* _WHAT THE TASK ASKS_
Across the entries below, how many lines include the word "aansluitingen"? Reply with only the number.

******************************

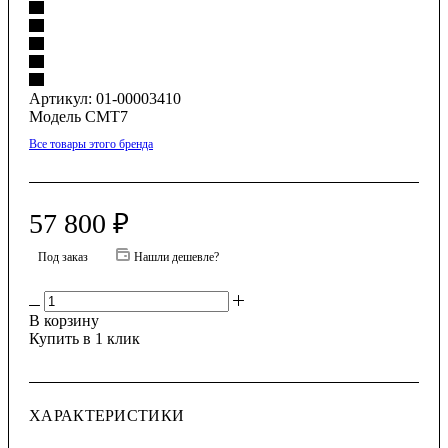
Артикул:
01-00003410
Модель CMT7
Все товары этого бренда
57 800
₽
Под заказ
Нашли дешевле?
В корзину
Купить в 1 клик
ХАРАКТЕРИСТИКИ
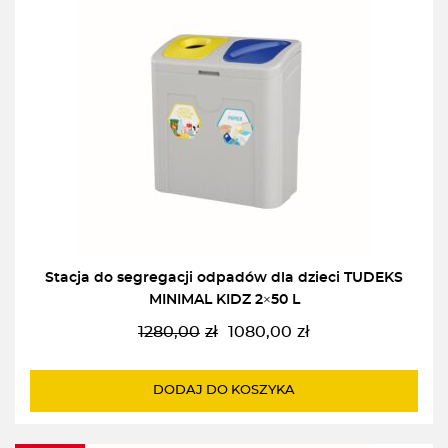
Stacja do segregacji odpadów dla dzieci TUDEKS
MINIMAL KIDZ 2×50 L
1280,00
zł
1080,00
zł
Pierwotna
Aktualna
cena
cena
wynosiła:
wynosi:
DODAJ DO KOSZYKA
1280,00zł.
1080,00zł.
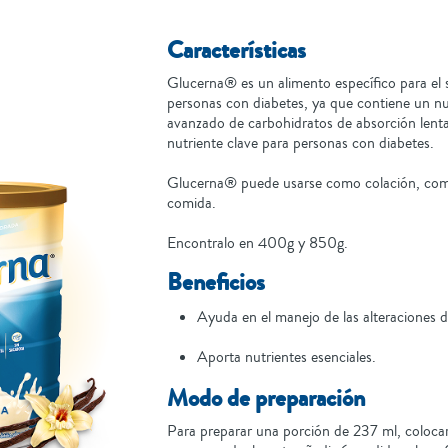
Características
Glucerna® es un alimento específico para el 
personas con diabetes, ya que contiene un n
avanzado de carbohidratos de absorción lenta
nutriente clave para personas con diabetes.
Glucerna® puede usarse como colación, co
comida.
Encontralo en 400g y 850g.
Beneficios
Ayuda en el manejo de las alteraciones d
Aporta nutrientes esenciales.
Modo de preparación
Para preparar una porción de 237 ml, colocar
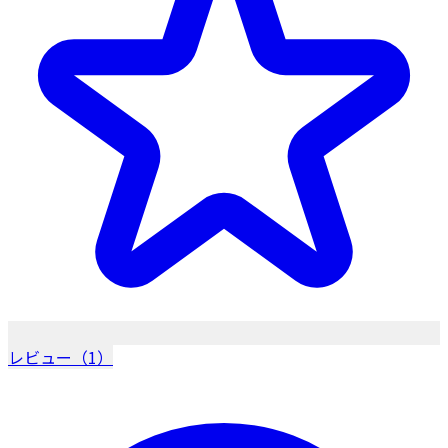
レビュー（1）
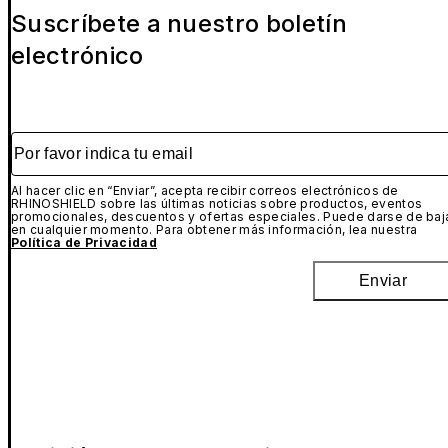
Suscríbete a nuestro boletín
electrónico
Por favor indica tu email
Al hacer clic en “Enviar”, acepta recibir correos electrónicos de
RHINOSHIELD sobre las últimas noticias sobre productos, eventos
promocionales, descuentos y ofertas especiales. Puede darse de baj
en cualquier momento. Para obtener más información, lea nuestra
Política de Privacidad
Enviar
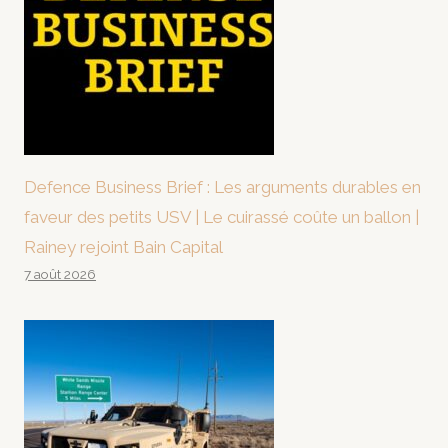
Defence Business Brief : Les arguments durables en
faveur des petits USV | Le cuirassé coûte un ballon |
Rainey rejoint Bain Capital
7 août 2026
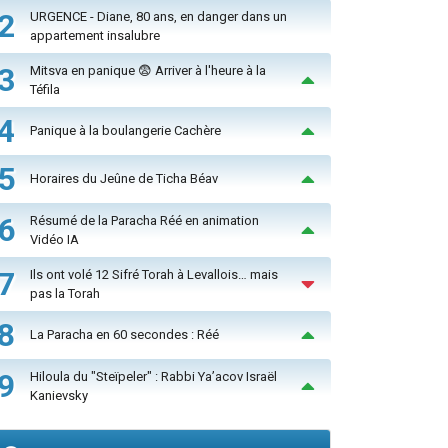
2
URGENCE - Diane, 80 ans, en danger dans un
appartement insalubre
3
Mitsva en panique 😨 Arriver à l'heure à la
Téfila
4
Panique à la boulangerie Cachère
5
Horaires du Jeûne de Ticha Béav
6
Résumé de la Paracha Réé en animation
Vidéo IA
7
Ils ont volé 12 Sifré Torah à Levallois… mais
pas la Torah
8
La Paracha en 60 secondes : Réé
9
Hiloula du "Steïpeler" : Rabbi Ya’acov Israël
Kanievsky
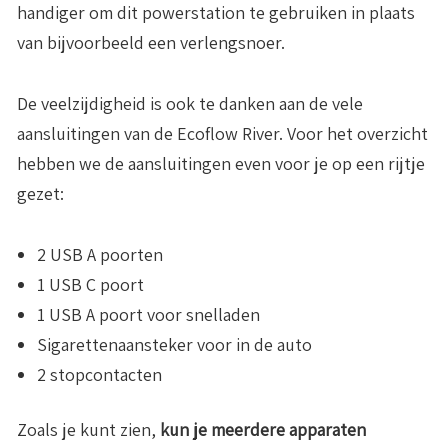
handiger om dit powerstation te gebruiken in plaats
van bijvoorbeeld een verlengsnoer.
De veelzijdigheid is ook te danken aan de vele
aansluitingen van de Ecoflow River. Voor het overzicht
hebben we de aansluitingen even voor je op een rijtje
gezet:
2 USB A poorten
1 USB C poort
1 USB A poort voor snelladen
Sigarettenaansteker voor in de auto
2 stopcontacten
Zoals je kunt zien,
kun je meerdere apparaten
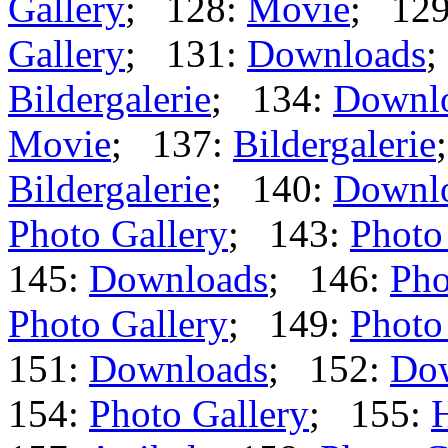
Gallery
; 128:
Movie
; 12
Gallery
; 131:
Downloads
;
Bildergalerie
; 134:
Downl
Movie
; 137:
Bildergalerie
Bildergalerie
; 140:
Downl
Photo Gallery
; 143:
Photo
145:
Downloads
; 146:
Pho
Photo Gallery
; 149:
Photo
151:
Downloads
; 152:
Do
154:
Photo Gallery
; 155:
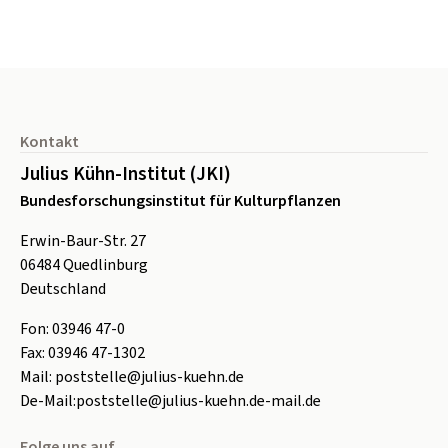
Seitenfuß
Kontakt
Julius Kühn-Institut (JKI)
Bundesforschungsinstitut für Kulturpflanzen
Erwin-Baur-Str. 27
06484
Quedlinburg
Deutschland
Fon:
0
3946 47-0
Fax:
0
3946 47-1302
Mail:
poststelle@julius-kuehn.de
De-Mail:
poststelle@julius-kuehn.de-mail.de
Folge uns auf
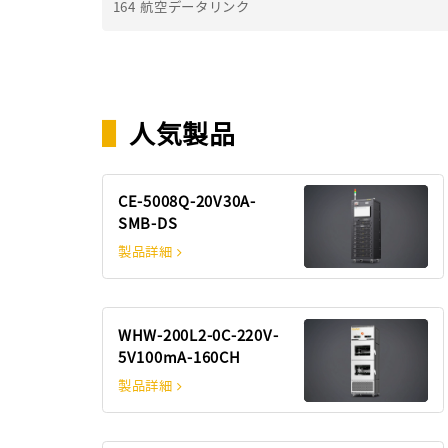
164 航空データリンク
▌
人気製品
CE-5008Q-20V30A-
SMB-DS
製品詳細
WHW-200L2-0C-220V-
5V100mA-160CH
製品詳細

******************************

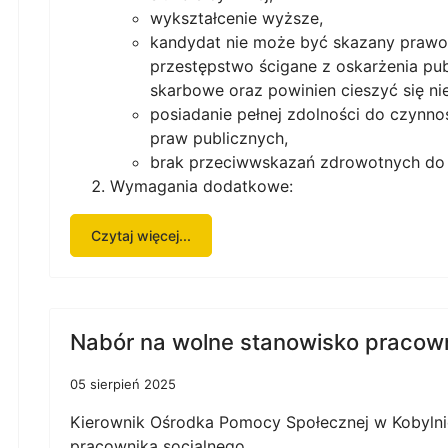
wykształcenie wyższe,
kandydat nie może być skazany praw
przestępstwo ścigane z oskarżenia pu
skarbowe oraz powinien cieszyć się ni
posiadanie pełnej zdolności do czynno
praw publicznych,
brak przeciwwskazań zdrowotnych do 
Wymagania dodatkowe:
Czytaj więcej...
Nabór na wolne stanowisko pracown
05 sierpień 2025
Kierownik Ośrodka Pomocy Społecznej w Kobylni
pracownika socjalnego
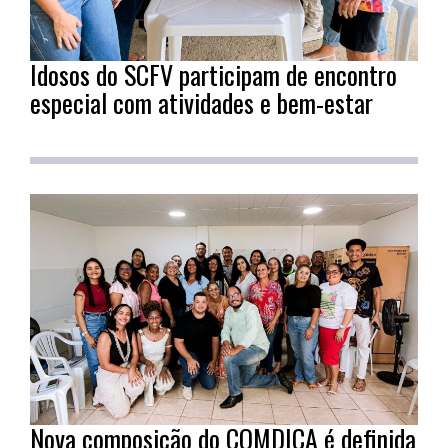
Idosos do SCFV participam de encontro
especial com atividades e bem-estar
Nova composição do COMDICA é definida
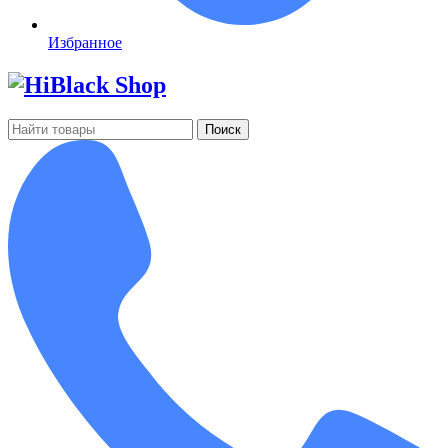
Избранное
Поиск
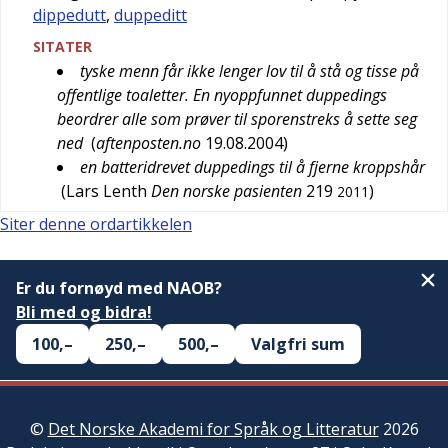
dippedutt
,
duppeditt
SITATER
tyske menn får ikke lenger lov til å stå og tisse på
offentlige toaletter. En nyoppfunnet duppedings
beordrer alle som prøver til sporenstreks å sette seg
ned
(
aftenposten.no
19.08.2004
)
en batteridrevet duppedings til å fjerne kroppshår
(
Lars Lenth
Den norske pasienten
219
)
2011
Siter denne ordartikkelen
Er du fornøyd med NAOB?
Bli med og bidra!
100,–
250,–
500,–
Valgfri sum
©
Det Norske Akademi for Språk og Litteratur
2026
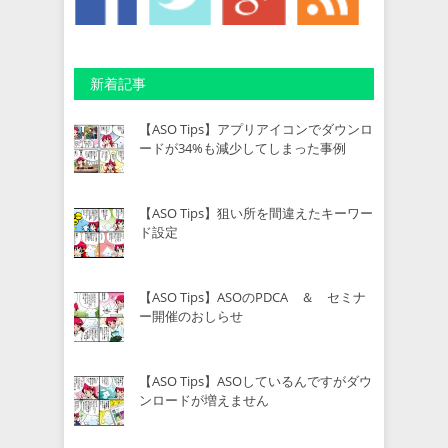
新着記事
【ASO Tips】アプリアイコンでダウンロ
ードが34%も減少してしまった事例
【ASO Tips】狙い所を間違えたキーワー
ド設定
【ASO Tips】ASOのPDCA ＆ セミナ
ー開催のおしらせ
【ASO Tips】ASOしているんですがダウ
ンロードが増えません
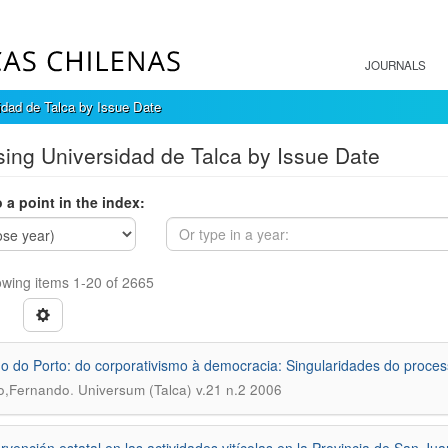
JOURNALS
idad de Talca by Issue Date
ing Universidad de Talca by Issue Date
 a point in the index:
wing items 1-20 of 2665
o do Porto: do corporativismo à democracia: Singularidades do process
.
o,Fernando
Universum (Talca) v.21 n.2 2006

******************************

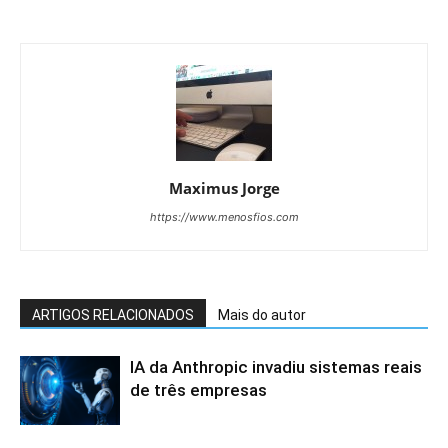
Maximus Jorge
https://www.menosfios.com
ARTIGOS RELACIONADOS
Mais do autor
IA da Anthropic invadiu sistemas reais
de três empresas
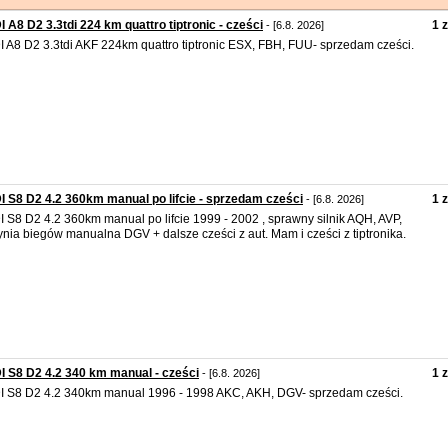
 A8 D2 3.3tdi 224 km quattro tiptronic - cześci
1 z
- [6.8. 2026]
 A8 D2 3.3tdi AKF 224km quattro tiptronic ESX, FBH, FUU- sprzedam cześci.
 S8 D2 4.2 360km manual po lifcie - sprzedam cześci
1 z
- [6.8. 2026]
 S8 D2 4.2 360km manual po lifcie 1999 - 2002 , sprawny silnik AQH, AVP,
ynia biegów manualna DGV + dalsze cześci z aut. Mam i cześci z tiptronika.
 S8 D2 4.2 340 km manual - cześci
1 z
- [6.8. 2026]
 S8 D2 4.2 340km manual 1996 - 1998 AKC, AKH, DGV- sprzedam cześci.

******************************

* _RESPONSE TO THE TASK_
2